Alberto Contador (Tinkoff-Saxo) won his sixth Grand Tour less than a week ago, but he’s already eyeing up his next one. The newly crowned Vuelta a España champion has named Nairo Quintana (Movistar) and Chris Froome (Team Sky) as his two main rivals for the 2015 Tour de France.
“He is very young and he will continue to get better,” Contador said of Quintana in an interview with Spanish sports daily Marca. “Perhaps Froome has a point in his favour in the time trial, he is very strong in that discipline.”
The trio should have faced off against each other in the Spanish mountains this month. However, Quintana departed from the Vuelta a España early when he crashed during the first individual time trial and again the following day. While Froome was more of a known entity to Contador, Quintana was not. The two have rarely gone truly head to head when both are on form.
“It would have been great for the race, because he is a rider that has form in the Grand Tours,” said Contador. “We could have seen what place he could have finished. In the tough finishes on Farrapona or Ancares he would also have been up front, in those more explosive finals, if not both, but now we will not know. It was a shame, but fortunately we will have a chance to see it next year.”
The battle between Contador and Froome was nevertheless an exciting one. Both riders left the Tour de France with broken dreams and broken bones. Contador’s crash came five days later than Froome when he fractured his tibia on stage 10. With Froome already targeting the final Grand Tour of the year, from the moment Contador called it quits the next battle with his rival had already begun.

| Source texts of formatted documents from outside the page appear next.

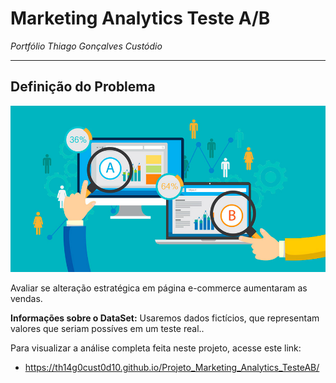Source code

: # **Marketing Analytics Teste A/B**
*Portfólio Thiago Gonçalves Custódio*

---

## **Definição do Problema**

![](testeab.png)

Avaliar se alteração estratégica em página e-commerce aumentaram as vendas.

**Informações sobre o DataSet:** Usaremos dados fictícios, que representam valores que seriam possíves em um teste real..

Para visualizar a análise completa feita neste projeto, acesse este link:

* https://th14g0cust0d10.github.io/Projeto_Marketing_Analytics_TesteAB/
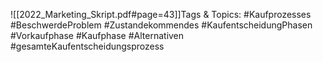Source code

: 
![[2022_Marketing_Skript.pdf#page=43]]Tags & Topics:
   #Kaufprozesses
   #BeschwerdeProblem
   #Zustandekommendes
   #KaufentscheidungPhasen
   #Vorkaufphase
   #Kaufphase
   #Alternativen
   #gesamteKaufentscheidungsprozess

“(I had) the belief that if he could do it (make the Vuelta) then so could I,” explained Contador. “I saw the training data with the coach that had worked with them [Sky] and that knew the times that they had done. We compared than and sometimes they were better. That gives you confidence, but he is a very hard racer.”
While Contador was in commanding form, he says that holding onto Froome was harder than it looked. “He puts out a very high wattage and also changes the rhythm. At times you do not appreciate it, because he attacks in the saddle, but he is constantly changing the rhythm. On Ancares, he did it eight or nine times. That is the moment where you have to hang on.”
His sixth Grand Tour title in the bag - his wins in the 2010 Tour and 2011 Giro were revoked - Contador has said that he will skip his home World Championships in Ponferrada, but he will line up at Il Lombardia on October 5.